# EXERCISE INSTRUCTIONS
a) According to the forum thread on amazonaws.com bots, how many bots did amazonaws.com hosts send to two of the poster's sites in recent months?
b) Write the next part of the forum thread on amazonaws.com bots, picking up after its last line.

Welcome to WebmasterWorld Guest from 54.211.227.36

Forum Moderators: Ocean10000 & incrediBILL & keyplyr

Message Too Old, No Replies

amazonaws.com plays host to wide variety of bad bots

Most recently seen: Gnomit

     
3:04 am on Jan 18, 2009 (gmt 0)

Senior Member

WebmasterWorld Senior Member 10+ Year Member

joined:Nov 5, 2005
posts:2038
votes: 1


ec2-67-202-57-30.compute-1.amazonaws.com
Mozilla/5.0 (compatible; X11; U; Linux i686 (x86_64); en-US; +http://gnomit.com/) Gecko/2008092416 Gnomit/1.0"

- robots.txt? NO
- Uneven apostrophes in UA (only closing)
- site in UA yields this oh-so-descriptive info:

<html>
<head>
</head>
<body>
</body>
</html>

----- ----- ----- ----- -----
FWIW, bona fide amazonaws.com hosts spewed at least 33 bots on two of my sites in recent months. (Does someone get paid per bot or something?) Some bots may be new to some of you; or newly renamed. Here are the actual UA strings; in no particular order:

NetSeer/Nutch-0.9 (NetSeer Crawler; [netseer.com;...] crawler@netseer.com)
robots.txt? YES

Mozilla/5.0 (Windows; U; Windows NT 5.1; ru; rv:1.8.0.6) Gecko/20060728 Firefox/1.5.0.6
[Note ru.]
robots.txt? NO

feedfinder/1.371 Python-urllib/1.16 +http://www.aaronsw.com/2002/feedfinder/
robots.txt? NO

Mozilla/5.0 (X11; U; Linux i686; en-US; rv:1.9b4pre) Gecko/2008022910 Viewzi/0.1
robots.txt? NO

Twitturly / v0.5
robots.txt? NO

YebolBot (compatible; Mozilla/5.0; MSIE 7.0; Windows NT 6.0; rv:1.8.1.11; mailTo:thunder.chang@gmail.com)
robots.txt? NO

YebolBot (Email: yebolbot@gmail.com; If the web crawling affects your web service, or you don't like to be crawled by us, please email us. We'll stop crawling immediately.)

[Stored data entries]
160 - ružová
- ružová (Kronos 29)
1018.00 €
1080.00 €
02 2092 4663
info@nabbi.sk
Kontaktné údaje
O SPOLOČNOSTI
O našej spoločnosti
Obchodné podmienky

# SOLVED TASKS
a) At least 33.

b)
[Whattaya think robots.txt is for, huh?]
robots.txt? YES ... Four times in 45 minutes

Attributor/Dejan-1.0-dev (Test crawler; [attributor.com;...] info at attributor com)
robots.txt? NO

PRCrawler/Nutch-0.9 (data mining development project)
robots.txt? YES

EnaBot/1.2 (http://www.enaball.com/crawler.html)
robots.txt? YES

Nokia6680/1.0 ((4.04.07) SymbianOS/8.0 Series60/2.6 Profile/MIDP-2.0 Configuration/CLDC-1.1 (botmobi find.mobi/bot.html) )
[Note spaced-out closing parens]
robots.txt? YES

Mozilla/4.0 (compatible; MSIE 6.0; Windows NT 5.0; T312461) Java/1.5.0_09
robots.txt? NO

TheRarestParser/0.2a (http://therarestwords.com/)
robots.txt? NO

Mozilla/5.0 (compatible; D1GArabicEngine/1.0; crawlmaster@d1g.com)
robots.txt? NO

Clustera Crawler/Nutch-1.0-dev (Clustera Crawler; [crawler.clustera.com;...] cluster@clustera.com)
robots.txt? YES

Mozilla/5.0 (Windows; U; Windows NT 5.1; en-US; rv:1.8.0.7) Gecko/20060909 Firefox/1.5.0.7
robots.txt? YES

yacybot (i386 Linux 2.6.16-xenU; java 1.6.0_02; America/en) [yacy.net...]
robots.txt? NO

Mozilla/5.0
robots.txt? NO

Spock Crawler (http://www.spock.com/crawler)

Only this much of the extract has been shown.